A diplomate of the American Board of Allergy and Immunology and the American Board of Pediatrics, Dr. John David Minor is a board certified pediatrician, allergist and immunologist who accrued 35 years of experience prior to his retirement in 2008. Hosting his own private practice specializing in the diagnosis, treatment, and management of asthma and allergies in Eugene, Oregon, between 1974 and 2008, he was also a clinical assistant professor of medicine within the Division of Immunology, Allergy and Rheumatology at Oregon Health and Science University Hospital in Portland from 1979 to 2009.
Earlier in his career, Dr. Minor was a medical director for a camp for asthmatic children through the Oregon Lung Association from 1975 to 1990, and was a staff member at McKenzie-Willamette Hospital and Sacred Heart Hospital. He commenced his medical career as a research fellow in allergy and immunology at the University of California San Francisco in 1972. Alongside his vocational endeavors, he was twice a trustee of the Oregon Medical Association, having also served as a delegate to the association from 1989 to 1990. Furthermore, he was a member of the citizens advisory committee of the Lane Regional Air Pollution Advisory Board from 1980 to 1988, as well as a medical advisor for Lane Community College in 1974.
Drawing upon an MD from the University of Tennessee Health Science Center from 1966, Dr. Minor notably served as a major in the U.S. Air Force in the early 1970s and was chief of pediatrics at the Homestead Air Force Base in Miami-Dade County, Florida. In addition, he has helped organize Camp Christmas Seal for asthmatic children in a joint venture with the University of Oregon and the Oregon Lung Association.

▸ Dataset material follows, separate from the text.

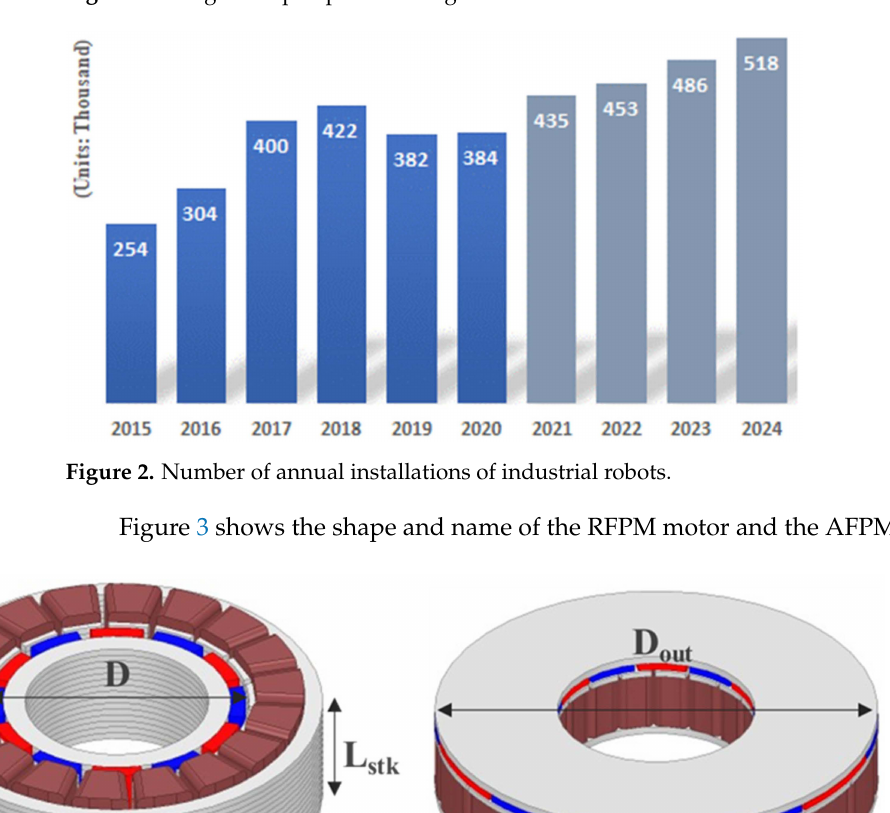
Figure 1. The growth prospects of the global robot market.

Among his notable achievements, Dr. Minor is proudest of his research and documentation of his findings. In 1965, he authored a study titled “Antagonism of Experimentally Induced Broncoconstriction by Chronically Impressed Electric Current,” which was published through the American Physiology Society and presented at the 17th meeting at the University of California Los Angeles.

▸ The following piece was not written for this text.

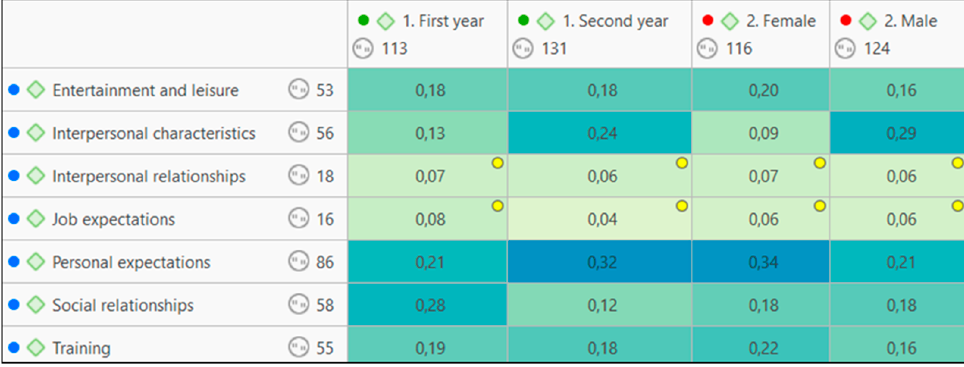
Figure 2. Table of co-occurrences between thematic codes that emerged in the analysis and codes assigned for gender and course on which the student is enrolled. 5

As a testament to his success in medicine and academia, Dr. Minor received a Humanitarian Award from the Oregon Lung Association in 1990 and was honored with the Albert Nelson Marquis Lifetime Achievement Award in 2019. He was also featured in the 20th edition of Who’s Who in the West in 2020. However, he cites the highlight of his career to be working with college students and the relationships he formed with his patients.